| HN Mirror

Y	Hacker News new \| ask \| show \| jobs

by brucethemoose2 975 days ago

> On Windows, that usually means you need to open up the MSVC x64 native command prompt and run llamafile there, for the first invocation, so it can build a DLL with native GPU support. After that, $CUDA_PATH/bin still usually needs to be on the $PATH so the GGML DLL can find its other CUDA dependencies.

Yeah, I think the setup lost most users there.

A separate model/app approach (like Koboldcpp) seems way easier TBH.

Also, GPU support is assumed to be CUDA or Metal.

2 comments

jart 975 days ago

Author here. llamafile will work on stock Windows installs using CPU inference. No CUDA or MSVC or DLLs are required! The dev tools are only required to be installed, right now, if you want get faster GPU performance.

link

vsnf 974 days ago

My attempt to run it with the my VS 2022 dev console and a newly downloaded CUDA installation ended in flames as the compilation stopped with "error limit reached", followed by it defaulting to a CPU run.

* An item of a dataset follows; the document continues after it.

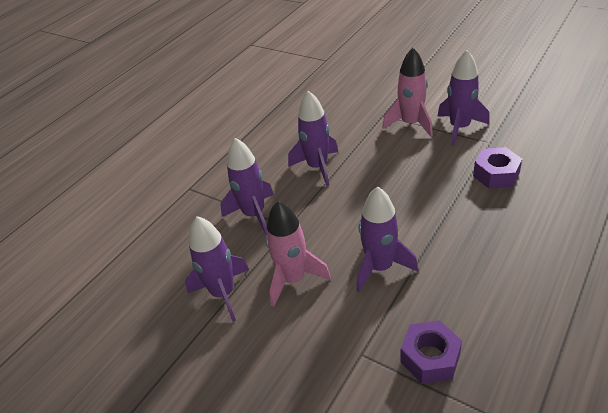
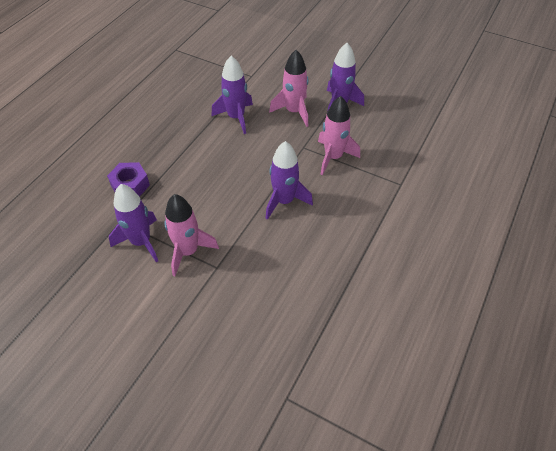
camera: 170 degrees right, 10 degrees up
(254, 214) = (333, 157): purple rocket -> pink rocket
(430, 358) = (214, 74): purple nut -> none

It does run on the CPU though, so at least that's pretty cool.

link

jart 974 days ago

I've received a lot of good advice today on how we can potentially improve our Nvidia story so that nvcc doesn't need to be installed. With a little bit of luck, you'll have releases soon that get your GPU support working.

link

abareplace 974 days ago

The CPU usage is around 30% when idle (not handling any HTTP requests) under Windows, so you won't want to keep this app running in background. Otherwise, it's a nice try.

link

fragmede 975 days ago

I'm sure doing better by windows users is on the roadmap, exec then reexec to get into the right runtime, but it's a good first step towards making things easy.

link